È ormai tempo di giungere a un’immagine ancora più splendida. Questa Chiesa non è costituita da pietre qualsiasi, bensì d’oro e d’argento e di pietre preziose e dappertutto c’è oro a profusione. Ma che dolore, ahimè! La tirannia della vanagloria ha bruciato tutte queste cose, divorando tutto con la sua fiamma, senza che nessuno sia riuscito a domarla; e noi restiamo qui a contemplare l’incendio, ancora incapaci di rimediare al danno. Infatti, se anche per breve tempo lo estinguessimo, dopo due o tre giorni, dalla cenere si riaccenderebbe la scintilla e distruggerebbe nuovamente anche ciò che prima ha risparmiato. Accade anche qui come negli incendi. Il motivo di tutto ciò risiede nel fatto che hanno ceduto i sostegni delle colonne stesse della Chiesa, che reggevano il tetto, giungendo a circondare di fuoco tutto l’edificio che prima tenevano insieme. Per questo l’incendio si è facilmente trasmesso anche a tutte le altre pareti. Negli edifici, infatti, una volta infiammato il legno, il fuoco attacca con maggiore facilità le pietre; e quando poi la fiamma abbia attaccato le colonne e le abbia gettate a terra, allora non v’è neppure più bisogno del fuoco per compiere il resto. Quando, infatti, cedono gli elementi principali che sostengono e puntellano, tutti gli altri tengono dietro con la massima facilità. Così è avvenuto adesso nella Chiesa: il fuoco divora tutte le cose. Cerchiamo onori dagli uomini e siamo accesi dal desiderio della gloria...

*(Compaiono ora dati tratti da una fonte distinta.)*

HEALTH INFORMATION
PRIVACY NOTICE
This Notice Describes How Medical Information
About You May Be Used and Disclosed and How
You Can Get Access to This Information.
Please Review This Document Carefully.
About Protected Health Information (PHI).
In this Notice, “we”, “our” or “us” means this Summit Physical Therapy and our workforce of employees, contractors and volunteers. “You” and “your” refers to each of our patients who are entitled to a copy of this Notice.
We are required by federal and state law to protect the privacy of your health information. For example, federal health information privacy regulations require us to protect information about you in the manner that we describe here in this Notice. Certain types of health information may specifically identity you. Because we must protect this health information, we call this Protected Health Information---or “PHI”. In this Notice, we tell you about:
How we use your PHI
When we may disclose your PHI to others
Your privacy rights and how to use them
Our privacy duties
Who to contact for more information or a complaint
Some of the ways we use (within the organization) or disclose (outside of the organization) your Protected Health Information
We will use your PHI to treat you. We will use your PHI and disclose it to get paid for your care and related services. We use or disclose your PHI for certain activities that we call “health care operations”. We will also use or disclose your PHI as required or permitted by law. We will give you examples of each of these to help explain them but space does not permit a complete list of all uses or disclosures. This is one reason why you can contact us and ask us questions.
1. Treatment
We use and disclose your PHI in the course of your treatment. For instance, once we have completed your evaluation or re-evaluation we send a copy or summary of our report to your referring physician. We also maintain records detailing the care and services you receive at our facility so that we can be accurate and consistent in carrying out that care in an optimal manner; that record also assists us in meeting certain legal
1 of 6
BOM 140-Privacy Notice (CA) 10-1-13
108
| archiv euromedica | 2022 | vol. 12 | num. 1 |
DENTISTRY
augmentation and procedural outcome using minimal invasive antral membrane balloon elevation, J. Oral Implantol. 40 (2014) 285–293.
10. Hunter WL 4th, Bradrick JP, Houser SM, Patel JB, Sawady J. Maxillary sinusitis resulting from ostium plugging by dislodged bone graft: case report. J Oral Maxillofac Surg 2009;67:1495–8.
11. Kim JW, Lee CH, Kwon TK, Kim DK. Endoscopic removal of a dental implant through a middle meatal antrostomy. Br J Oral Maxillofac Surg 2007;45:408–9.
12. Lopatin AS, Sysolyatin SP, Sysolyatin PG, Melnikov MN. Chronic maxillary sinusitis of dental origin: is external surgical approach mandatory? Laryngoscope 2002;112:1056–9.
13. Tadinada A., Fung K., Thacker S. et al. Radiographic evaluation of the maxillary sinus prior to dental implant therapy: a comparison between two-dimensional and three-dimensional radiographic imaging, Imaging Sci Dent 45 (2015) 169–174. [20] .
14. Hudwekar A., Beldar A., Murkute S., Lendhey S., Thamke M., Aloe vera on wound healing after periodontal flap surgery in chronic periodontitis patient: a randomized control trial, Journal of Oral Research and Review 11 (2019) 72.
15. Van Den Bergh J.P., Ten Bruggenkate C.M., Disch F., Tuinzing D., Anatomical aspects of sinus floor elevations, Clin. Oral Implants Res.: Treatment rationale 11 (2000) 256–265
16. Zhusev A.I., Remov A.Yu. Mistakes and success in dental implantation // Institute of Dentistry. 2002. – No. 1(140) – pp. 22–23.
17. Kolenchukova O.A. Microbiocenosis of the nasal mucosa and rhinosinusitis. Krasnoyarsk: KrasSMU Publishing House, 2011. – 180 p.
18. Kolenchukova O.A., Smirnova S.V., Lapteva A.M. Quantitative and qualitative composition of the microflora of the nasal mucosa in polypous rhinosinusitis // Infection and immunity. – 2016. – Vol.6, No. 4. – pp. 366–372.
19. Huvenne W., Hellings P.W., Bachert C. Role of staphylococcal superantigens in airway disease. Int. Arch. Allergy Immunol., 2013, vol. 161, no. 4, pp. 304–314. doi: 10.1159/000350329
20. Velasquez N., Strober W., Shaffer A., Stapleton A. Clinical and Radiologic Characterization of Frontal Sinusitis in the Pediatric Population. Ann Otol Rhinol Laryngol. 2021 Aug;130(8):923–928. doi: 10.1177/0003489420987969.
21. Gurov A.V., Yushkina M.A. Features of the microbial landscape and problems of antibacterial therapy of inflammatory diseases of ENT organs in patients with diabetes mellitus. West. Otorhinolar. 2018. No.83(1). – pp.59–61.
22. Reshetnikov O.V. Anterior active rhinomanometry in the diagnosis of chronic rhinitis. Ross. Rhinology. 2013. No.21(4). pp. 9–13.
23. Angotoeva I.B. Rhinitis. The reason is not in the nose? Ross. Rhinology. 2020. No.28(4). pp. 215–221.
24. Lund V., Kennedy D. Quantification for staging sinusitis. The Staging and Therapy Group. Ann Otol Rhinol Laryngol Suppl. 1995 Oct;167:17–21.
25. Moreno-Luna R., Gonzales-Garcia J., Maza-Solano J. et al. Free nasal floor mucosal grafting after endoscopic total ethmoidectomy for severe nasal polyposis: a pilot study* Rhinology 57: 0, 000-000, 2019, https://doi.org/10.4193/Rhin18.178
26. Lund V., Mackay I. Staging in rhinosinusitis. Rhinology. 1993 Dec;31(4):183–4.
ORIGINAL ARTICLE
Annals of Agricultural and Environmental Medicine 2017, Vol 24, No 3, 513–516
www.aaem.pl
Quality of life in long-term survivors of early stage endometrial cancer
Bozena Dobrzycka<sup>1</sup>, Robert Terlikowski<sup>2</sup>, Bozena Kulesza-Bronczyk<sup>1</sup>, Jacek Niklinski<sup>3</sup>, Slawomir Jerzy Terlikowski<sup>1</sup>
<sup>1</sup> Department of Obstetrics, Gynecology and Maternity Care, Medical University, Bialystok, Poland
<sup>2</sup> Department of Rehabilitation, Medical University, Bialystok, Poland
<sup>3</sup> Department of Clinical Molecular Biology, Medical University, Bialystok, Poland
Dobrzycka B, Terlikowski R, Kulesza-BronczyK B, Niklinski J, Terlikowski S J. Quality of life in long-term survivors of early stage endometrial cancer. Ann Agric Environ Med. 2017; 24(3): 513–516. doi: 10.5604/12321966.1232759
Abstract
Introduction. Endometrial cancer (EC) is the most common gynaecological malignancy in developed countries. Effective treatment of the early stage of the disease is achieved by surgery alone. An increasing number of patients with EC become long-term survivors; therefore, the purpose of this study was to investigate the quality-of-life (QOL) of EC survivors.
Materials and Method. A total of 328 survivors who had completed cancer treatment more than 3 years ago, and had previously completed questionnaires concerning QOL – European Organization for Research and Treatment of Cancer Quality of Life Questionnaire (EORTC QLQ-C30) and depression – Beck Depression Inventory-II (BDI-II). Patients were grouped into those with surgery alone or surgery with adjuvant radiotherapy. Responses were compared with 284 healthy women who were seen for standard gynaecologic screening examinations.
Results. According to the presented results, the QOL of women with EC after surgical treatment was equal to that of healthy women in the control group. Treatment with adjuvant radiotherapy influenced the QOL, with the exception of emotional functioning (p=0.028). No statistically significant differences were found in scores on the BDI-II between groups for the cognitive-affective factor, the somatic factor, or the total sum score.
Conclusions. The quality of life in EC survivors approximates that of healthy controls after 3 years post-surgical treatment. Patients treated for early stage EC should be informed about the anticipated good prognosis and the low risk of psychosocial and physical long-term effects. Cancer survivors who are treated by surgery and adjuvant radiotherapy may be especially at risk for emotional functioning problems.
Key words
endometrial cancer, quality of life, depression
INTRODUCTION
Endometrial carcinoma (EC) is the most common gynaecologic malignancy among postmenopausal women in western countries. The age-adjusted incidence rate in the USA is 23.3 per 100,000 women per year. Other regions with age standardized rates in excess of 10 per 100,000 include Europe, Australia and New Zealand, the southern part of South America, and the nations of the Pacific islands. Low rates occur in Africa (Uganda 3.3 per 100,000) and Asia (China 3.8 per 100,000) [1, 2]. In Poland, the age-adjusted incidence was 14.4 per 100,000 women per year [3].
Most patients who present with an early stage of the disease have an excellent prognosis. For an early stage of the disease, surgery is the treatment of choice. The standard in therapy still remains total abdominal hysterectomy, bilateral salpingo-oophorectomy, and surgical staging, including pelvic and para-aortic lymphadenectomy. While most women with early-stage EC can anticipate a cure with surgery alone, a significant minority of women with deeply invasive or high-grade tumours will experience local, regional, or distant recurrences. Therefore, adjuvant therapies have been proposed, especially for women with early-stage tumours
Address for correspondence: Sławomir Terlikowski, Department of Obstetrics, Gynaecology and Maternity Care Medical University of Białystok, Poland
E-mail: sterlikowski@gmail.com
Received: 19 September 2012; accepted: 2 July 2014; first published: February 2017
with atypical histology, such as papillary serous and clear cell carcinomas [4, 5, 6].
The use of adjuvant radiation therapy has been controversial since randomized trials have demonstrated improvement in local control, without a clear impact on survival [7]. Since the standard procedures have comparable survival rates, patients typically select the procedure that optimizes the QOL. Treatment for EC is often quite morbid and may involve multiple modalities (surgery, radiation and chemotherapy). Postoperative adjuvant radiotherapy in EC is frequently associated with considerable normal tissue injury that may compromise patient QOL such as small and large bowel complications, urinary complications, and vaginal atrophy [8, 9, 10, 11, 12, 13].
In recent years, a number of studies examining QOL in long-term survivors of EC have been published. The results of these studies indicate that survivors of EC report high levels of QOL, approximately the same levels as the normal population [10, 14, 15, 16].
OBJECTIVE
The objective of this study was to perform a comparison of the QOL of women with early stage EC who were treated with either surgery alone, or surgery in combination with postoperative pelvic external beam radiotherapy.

Grande è stata la violenza di questo male: tutto è stato distrutto e annientato. Messo da parte Dio, siamo diventati servi della gloria umana; non possiamo più giudicare coloro che sottostanno a noi, dal momento che siamo noi stessi ad essere posseduti dalla medesima febbre: anche noi, dopo esser stati preposti da Dio a guarire gli altri, abbiamo bisogno della stessa medicina. Quale speranza di salvezza può mai persistere, dal momento che coloro stessi che hanno la funzione di medicare hanno bisogno dell’aiuto altrui? Non a sproposito ho detto tutto ciò, e non mi lamento senza motivo, ma affinché tutti assieme, con le mogli e i figli, cosparsoci il capo di cenere e rivestiti di sacco, ci applichiamo al digiuno, pregando Dio di aiutarci ad estinguere il male.

Abbiamo davvero bisogno dell’aiuto della sua mano grande e mirabile...

Facciamolo sia io che voi: distogliamoci dall’amore del denaro e della gloria, chiedendo a Dio di porgerci una mano e di raddrizzare le membra cadute. Non esitiamo a farlo: mentre prima, infatti, stavano per crollare pietre e legni ed erano i corpi a correre il pericolo di essere annientati, adesso invece nulla di tutto questo, ma sono piuttosto le anime ad esser trascinate verso la geenna del fuoco. Preghiamo dunque Dio, a lui confessiamo i delitti commessi.